Rose hip is used for nutritional and medicinal purposes since ancient history. There are archaeological records of its use in the Stone Age. Since the dawn of mankind, people believed that this magical plant could cure lots of medicinal problems. One of these ancient beliefs gave this plant its Latin name, Rosa Canina – the Romans believed, more than 2000 years ago, that it could cure rabies. This proved to be inaccurate, but the name has remained to this day.
Rose hip grows in the form of a bush up to 3 meters high with branches hanging curved downward. The fruits are red, round or elliptical, about 1-2 cm long and 0.5-1.5 cm wide. It blooms in the spring, and the ripe fruit on the bush can be picked from September to mid-November. Fruit is frequently used for tea, while flowers are used for marmalade.
To make tea, ripe fruit is cut into small pieces or grinded, and dried in the sun. The process can be accelerated by drying in an oven. Then it must be dried at the minimum oven temperature, preferably 50 degrees. The difference between dried domestic tea and rose hip from the tea bag is in color, taste, smell and cooking time.

- _Dataset content_:
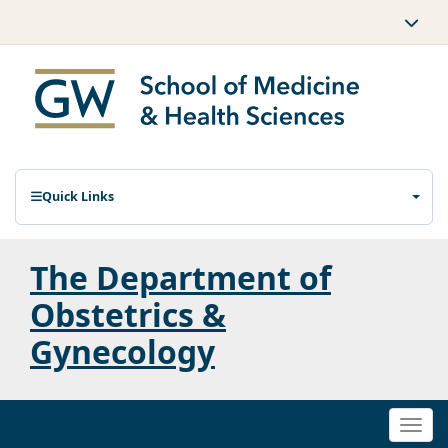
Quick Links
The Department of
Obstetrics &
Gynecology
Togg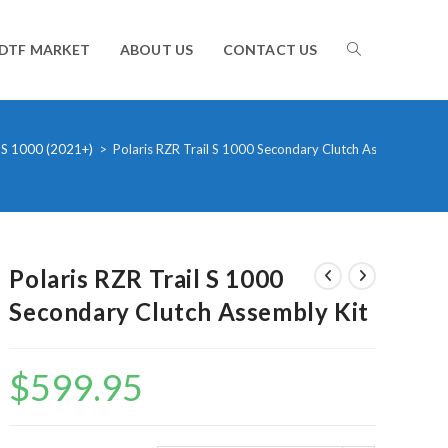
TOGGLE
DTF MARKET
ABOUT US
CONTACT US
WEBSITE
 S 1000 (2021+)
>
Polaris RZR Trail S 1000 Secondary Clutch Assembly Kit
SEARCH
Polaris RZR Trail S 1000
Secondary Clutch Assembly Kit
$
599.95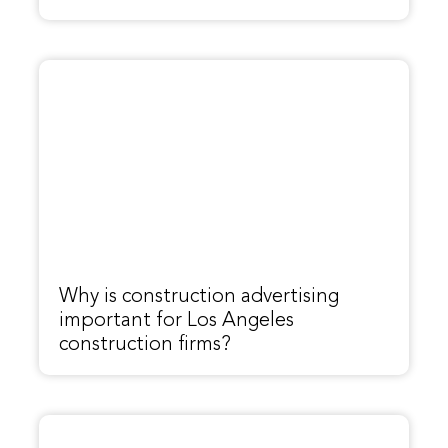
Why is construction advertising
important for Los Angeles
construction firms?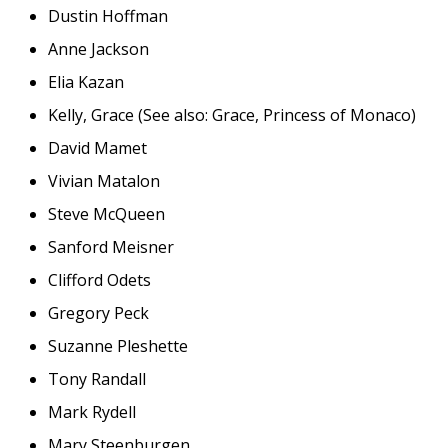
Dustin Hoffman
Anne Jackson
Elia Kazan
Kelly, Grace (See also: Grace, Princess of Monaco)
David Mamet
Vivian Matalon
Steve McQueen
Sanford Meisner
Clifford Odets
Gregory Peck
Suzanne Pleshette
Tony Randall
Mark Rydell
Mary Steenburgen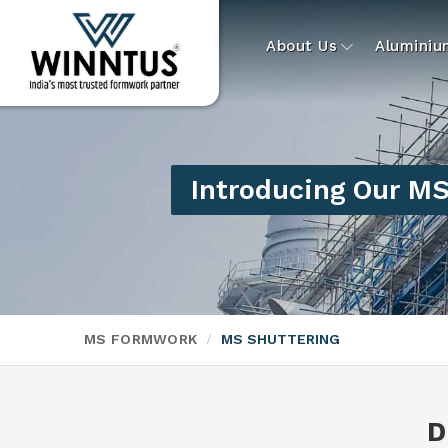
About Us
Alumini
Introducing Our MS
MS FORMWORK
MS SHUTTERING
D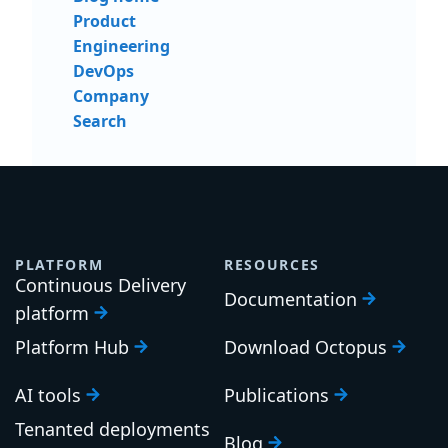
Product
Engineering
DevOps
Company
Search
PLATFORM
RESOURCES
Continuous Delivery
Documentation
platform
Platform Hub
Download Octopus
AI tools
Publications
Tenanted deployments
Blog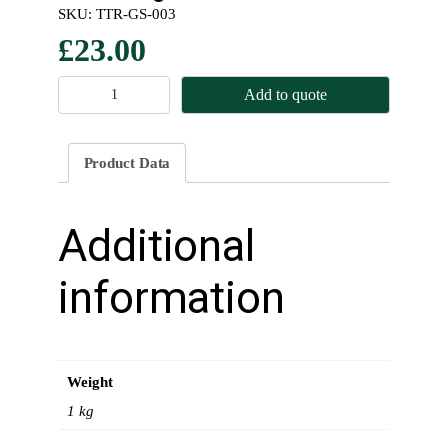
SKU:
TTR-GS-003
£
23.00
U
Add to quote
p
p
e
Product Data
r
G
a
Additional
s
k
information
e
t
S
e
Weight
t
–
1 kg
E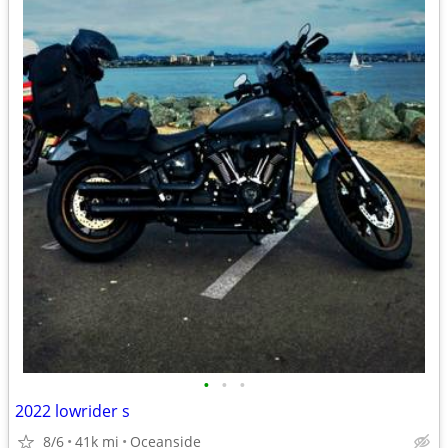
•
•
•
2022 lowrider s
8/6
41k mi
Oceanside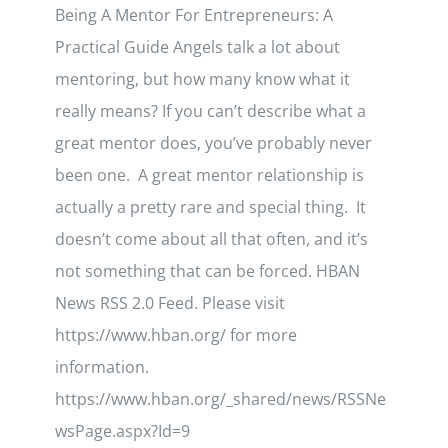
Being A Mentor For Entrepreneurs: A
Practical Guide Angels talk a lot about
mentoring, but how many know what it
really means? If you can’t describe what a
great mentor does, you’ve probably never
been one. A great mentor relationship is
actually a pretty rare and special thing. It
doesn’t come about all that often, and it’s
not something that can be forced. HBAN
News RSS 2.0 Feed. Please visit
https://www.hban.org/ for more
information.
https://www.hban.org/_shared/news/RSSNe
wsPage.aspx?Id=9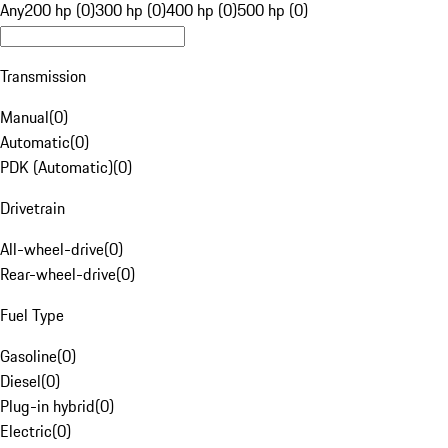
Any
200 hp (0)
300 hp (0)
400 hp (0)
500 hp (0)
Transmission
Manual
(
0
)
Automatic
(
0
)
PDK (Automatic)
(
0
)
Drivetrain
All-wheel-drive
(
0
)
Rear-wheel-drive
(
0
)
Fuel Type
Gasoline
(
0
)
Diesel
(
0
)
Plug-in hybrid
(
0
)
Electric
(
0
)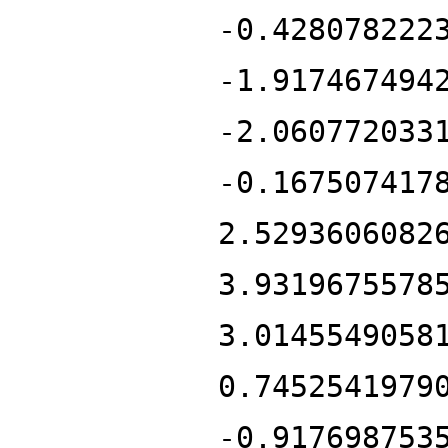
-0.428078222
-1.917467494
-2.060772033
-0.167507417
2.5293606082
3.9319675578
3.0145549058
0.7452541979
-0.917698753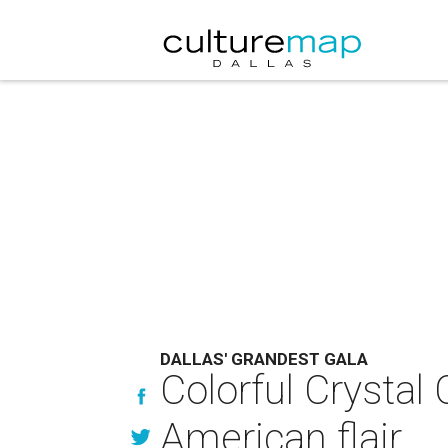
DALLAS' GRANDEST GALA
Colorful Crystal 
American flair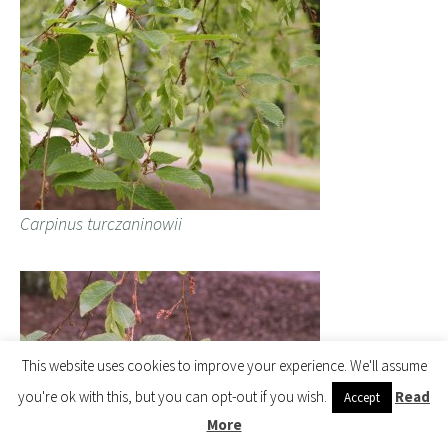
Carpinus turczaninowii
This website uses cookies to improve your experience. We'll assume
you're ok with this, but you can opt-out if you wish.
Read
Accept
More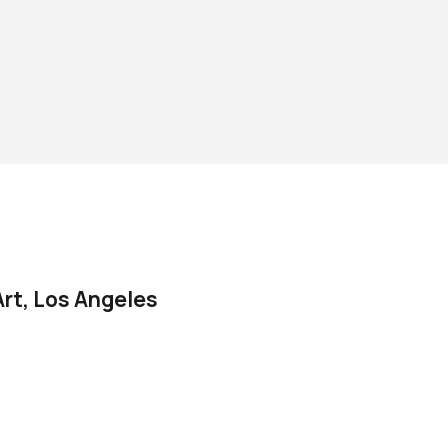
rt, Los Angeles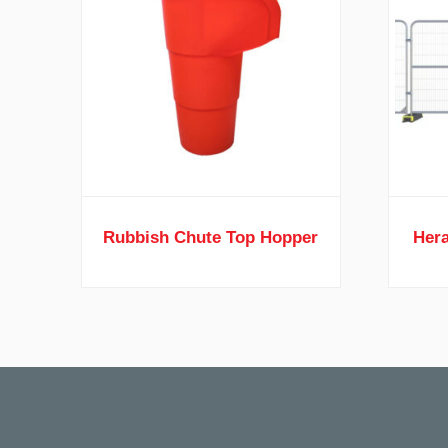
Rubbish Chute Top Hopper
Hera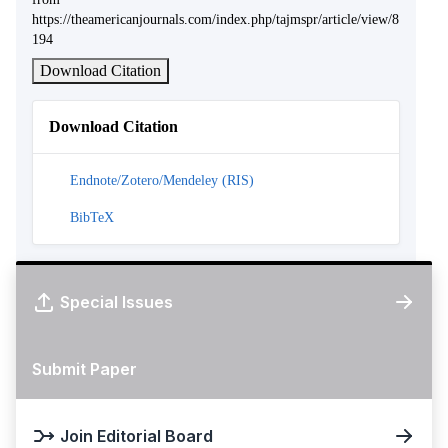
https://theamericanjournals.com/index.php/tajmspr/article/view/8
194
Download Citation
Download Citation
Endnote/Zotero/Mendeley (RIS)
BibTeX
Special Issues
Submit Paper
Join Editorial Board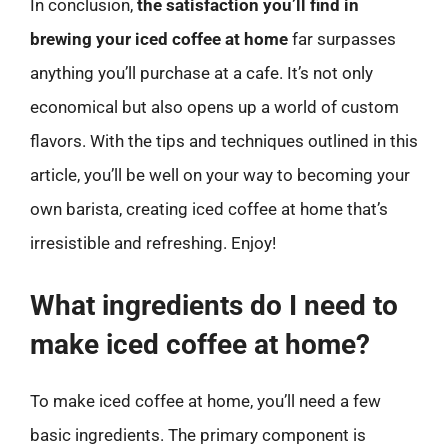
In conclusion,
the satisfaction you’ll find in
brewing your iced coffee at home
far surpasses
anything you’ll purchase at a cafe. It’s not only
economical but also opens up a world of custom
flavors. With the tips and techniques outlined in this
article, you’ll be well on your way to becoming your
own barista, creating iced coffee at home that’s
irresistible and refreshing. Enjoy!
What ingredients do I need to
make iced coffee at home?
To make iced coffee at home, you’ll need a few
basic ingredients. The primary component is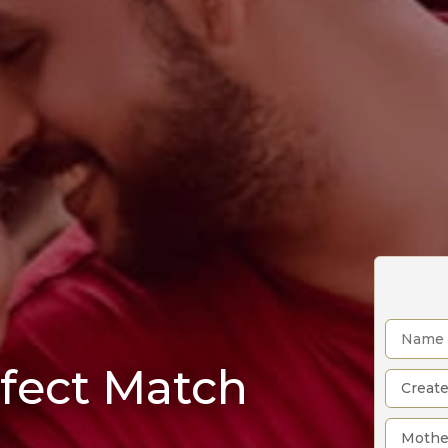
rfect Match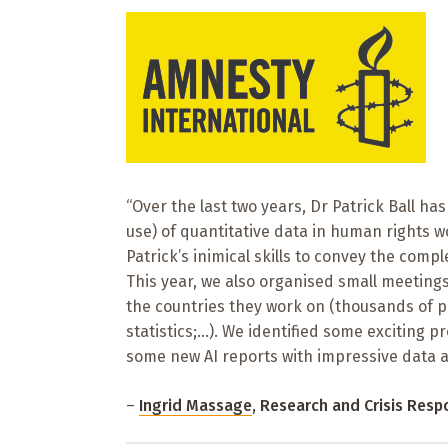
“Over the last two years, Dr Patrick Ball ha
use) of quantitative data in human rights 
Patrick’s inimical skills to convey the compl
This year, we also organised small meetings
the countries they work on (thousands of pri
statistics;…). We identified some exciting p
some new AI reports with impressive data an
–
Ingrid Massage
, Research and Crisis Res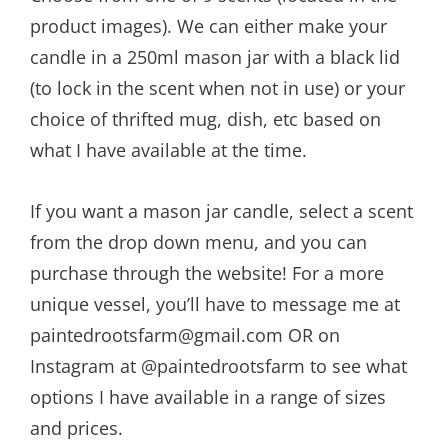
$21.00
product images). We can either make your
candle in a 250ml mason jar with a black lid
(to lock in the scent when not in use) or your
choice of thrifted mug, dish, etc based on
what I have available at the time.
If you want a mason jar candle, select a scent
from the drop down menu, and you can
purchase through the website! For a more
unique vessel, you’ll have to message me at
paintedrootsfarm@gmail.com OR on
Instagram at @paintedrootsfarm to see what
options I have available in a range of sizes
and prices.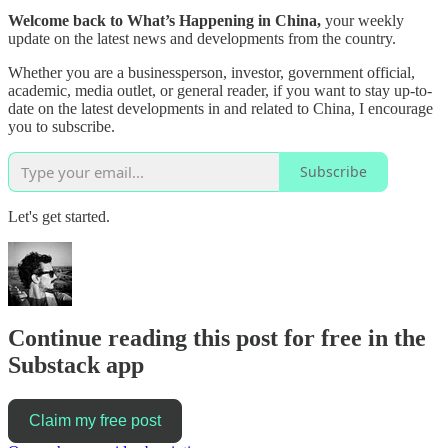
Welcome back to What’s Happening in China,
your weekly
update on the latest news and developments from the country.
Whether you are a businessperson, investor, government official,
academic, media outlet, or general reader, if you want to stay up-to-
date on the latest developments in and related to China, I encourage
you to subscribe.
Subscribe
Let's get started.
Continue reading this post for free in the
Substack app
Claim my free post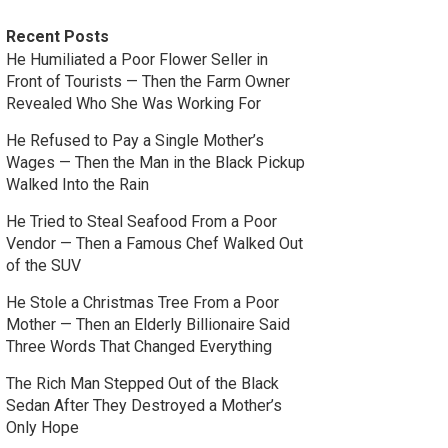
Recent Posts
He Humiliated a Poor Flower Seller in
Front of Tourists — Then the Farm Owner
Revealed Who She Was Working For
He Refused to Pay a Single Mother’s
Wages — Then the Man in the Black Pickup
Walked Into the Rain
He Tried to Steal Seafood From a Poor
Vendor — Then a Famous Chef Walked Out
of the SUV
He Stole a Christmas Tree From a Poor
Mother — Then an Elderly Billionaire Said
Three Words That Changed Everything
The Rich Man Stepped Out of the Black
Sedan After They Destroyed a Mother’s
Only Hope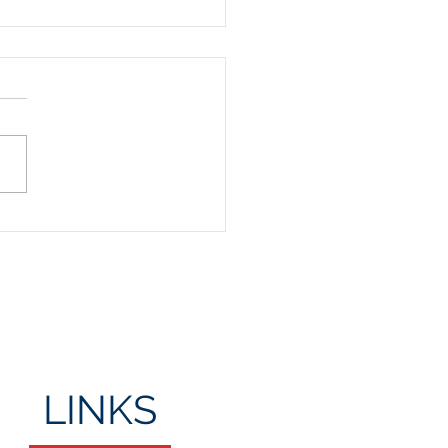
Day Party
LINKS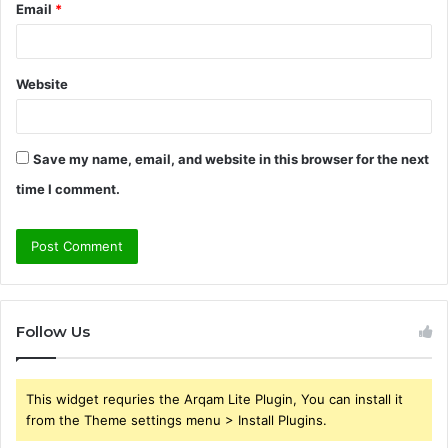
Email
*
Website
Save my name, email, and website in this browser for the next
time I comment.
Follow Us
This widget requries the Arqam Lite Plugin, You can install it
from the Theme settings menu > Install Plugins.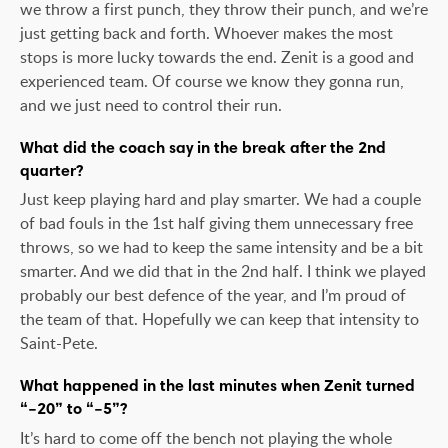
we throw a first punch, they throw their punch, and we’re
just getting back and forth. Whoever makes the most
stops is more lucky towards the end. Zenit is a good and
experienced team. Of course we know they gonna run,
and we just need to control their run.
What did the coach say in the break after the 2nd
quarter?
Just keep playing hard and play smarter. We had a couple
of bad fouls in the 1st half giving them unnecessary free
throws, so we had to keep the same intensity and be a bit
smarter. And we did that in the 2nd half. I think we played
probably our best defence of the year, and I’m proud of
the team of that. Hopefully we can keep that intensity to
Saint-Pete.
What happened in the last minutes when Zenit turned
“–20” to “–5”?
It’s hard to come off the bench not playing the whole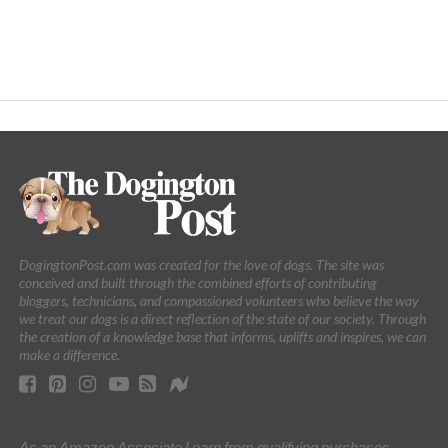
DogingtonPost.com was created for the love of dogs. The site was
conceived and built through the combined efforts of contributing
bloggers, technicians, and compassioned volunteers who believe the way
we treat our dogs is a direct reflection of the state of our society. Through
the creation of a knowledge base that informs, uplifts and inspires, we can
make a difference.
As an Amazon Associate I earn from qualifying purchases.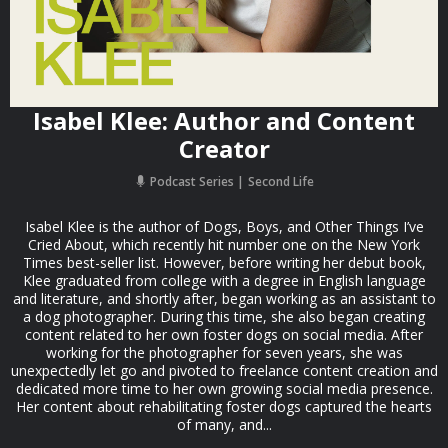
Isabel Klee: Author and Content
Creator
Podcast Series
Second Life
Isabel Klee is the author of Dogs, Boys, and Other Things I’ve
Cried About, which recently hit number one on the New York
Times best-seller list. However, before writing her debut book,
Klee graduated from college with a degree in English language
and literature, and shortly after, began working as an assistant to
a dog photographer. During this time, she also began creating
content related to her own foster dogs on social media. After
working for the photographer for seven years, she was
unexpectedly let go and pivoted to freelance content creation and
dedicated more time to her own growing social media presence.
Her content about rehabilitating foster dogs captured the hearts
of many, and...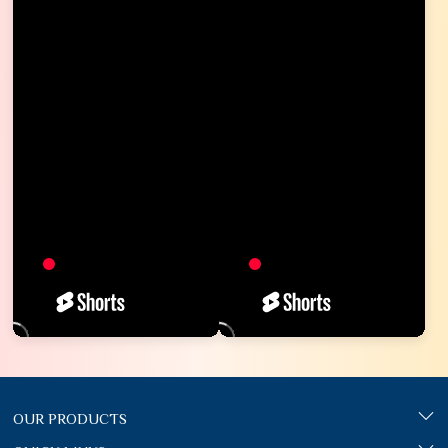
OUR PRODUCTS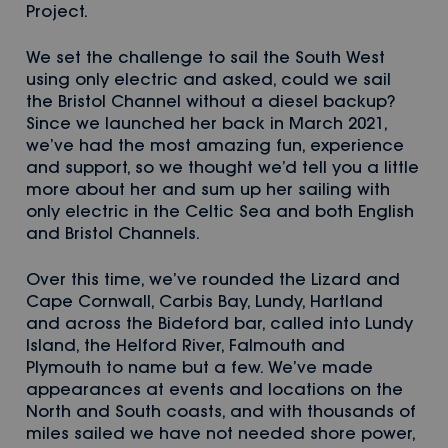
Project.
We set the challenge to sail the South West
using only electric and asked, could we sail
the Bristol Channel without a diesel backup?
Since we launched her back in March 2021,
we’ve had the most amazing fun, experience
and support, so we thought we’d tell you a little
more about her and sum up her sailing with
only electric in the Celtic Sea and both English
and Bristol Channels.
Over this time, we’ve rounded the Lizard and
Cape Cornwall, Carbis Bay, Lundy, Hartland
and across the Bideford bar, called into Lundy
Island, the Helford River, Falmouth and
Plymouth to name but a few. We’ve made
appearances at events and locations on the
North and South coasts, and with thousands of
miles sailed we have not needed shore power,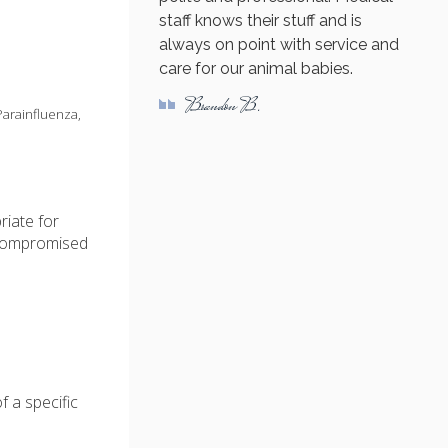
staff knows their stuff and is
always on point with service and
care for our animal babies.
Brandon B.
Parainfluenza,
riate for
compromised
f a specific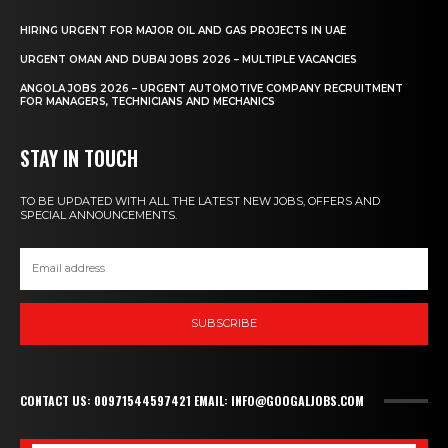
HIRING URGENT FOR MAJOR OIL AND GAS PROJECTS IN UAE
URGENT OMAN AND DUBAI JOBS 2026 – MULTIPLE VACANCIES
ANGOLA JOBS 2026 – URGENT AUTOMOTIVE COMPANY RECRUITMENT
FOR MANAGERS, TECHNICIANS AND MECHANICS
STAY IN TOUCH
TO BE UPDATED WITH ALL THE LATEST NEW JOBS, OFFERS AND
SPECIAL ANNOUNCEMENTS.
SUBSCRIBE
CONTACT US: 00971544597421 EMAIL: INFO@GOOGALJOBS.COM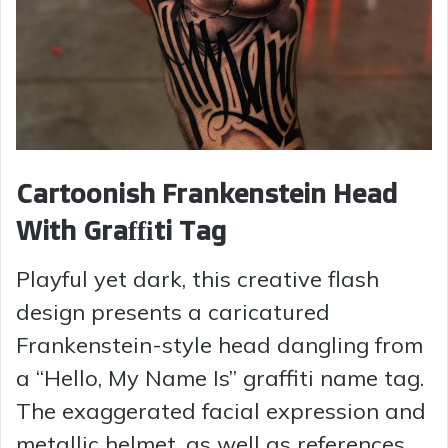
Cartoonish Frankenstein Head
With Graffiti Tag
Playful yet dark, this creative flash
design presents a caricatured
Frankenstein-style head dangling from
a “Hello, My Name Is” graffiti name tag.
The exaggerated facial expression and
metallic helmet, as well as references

- _Your task_:
Answer these questions about the rose hip text.
(a) What did the Romans believe rose hip could cure?
(b) During which months can ripe fruit be picked from the bush?
(c) What oven temperature is preferred for drying the fruit?

- _Response_:
(a) Rabies.
(b) From September to mid-November.
(c) 50 degrees.